Это становится потребностью, Гэвин загадывает: если Маркус успеет ответить до тех пор пока они перейдут улицу или не завернут за угол, или пройдут мимо стоянки, освещенной, но пустынной с пяти вечера, то все будет хорошо. Конечно это просто подстраховка, нервы и глупость. Если что, Гэвин сумеет постоять и за себя, и за Лайджа — он тренированный. Если что… Но спокойнее, когда от Маркуса приходит ответная sms: «ОК».

А еще он просит Маркуса увеличить тренировки.

— Тебя что-то тревожит?

На этот вопрос Гэвин не знает, что ответить. Честно сказать, что ему страшно возвращаться в темноте, кажется недостойным мужчины.

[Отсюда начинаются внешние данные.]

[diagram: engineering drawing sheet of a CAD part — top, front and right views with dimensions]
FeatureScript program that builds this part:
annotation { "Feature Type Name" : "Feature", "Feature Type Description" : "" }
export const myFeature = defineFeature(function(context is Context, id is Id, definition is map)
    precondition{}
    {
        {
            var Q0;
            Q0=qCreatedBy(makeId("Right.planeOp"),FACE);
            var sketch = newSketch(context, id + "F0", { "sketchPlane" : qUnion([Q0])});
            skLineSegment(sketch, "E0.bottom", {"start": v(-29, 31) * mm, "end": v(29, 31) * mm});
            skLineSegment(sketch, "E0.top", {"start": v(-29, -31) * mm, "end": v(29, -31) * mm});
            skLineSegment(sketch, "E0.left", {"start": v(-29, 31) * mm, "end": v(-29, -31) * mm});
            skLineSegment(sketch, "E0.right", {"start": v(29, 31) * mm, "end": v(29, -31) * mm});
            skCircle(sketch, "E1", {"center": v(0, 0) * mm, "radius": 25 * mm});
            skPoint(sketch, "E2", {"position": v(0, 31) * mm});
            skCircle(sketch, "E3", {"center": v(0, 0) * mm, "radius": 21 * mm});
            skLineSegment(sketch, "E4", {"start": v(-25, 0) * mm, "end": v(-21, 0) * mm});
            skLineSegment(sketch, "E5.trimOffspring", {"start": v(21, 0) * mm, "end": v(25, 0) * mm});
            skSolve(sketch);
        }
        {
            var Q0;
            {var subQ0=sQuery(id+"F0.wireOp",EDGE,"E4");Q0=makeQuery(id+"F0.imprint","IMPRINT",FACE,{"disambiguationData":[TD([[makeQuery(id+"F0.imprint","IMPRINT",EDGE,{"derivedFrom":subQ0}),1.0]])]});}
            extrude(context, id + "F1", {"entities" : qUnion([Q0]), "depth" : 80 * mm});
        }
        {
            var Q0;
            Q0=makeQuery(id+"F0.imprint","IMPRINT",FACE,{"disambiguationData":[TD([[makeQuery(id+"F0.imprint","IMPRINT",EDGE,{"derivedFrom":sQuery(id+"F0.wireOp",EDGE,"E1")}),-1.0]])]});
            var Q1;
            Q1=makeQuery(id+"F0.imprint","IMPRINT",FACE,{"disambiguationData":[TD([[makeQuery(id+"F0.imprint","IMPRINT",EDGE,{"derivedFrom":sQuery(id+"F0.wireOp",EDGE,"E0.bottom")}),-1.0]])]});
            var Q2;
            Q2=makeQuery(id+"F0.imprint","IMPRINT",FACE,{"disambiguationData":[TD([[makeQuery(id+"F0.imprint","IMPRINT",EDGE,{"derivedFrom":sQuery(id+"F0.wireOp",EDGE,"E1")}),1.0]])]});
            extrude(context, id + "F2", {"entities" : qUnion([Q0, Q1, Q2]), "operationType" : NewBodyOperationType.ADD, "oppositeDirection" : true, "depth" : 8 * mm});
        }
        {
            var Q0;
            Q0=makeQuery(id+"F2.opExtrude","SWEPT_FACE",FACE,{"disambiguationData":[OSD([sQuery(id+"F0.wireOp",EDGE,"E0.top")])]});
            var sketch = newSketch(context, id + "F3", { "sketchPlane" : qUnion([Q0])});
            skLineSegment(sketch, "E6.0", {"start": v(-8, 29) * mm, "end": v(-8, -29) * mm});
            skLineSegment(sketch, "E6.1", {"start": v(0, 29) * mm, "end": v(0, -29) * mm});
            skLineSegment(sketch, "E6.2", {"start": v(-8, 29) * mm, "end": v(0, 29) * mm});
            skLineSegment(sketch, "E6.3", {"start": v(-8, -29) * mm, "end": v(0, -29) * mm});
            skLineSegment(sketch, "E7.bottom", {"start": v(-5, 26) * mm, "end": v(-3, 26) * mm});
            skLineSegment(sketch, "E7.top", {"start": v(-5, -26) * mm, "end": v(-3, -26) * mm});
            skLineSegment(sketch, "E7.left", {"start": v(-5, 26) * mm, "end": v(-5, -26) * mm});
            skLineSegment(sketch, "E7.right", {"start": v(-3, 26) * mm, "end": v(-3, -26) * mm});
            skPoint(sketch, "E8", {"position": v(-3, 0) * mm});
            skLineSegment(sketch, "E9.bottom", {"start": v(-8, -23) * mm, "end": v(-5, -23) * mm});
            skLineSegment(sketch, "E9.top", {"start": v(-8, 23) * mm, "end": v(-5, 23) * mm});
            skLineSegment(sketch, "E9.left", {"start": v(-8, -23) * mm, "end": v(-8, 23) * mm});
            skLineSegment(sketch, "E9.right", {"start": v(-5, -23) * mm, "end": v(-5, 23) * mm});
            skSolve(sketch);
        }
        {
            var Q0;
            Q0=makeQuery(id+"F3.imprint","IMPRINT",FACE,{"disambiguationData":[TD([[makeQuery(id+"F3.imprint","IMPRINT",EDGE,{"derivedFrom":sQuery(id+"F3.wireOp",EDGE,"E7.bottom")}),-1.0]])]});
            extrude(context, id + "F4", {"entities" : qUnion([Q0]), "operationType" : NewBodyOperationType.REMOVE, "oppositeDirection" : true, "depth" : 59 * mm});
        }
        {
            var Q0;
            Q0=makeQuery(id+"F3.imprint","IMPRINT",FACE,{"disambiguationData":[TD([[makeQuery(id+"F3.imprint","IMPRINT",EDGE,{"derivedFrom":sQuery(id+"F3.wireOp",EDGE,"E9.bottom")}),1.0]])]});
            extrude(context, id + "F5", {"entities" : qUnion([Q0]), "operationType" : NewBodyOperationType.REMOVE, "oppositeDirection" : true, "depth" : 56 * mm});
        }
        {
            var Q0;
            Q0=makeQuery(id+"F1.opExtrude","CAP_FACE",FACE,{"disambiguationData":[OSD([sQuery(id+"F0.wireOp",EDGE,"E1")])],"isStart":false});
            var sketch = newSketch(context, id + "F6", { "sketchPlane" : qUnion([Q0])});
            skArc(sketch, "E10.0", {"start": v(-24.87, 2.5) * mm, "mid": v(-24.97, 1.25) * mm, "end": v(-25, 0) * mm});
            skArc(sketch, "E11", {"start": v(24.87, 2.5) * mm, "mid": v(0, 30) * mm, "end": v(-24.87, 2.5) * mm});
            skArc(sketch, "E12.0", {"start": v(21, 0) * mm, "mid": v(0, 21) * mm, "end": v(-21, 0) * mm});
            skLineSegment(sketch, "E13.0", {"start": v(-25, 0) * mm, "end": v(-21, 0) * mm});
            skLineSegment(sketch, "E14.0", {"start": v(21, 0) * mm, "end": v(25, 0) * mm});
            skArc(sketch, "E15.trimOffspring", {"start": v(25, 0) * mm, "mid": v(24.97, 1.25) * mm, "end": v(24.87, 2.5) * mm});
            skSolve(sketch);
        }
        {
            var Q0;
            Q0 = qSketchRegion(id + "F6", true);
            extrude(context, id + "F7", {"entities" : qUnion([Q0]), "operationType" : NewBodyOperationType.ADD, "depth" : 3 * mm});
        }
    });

— Соревнования будут. Хочу выиграть.

Ответ ни о чем, Гэвин весь сжимается внутри в ожидании новых вопросов, но Маркус их не задает. Кивает, делает вид, что верит, и находит один дополнительный час перед сном для кикбоксинга.

***

То ли Гэвин притягивает своими страхами неприятности, то ли все его страхи — это чрезмерно развитая интуиция, но то, чего он так боялся, случается, когда он и Элайджа возвращаются домой в неприятной мороси густых ноябрьских сумерек.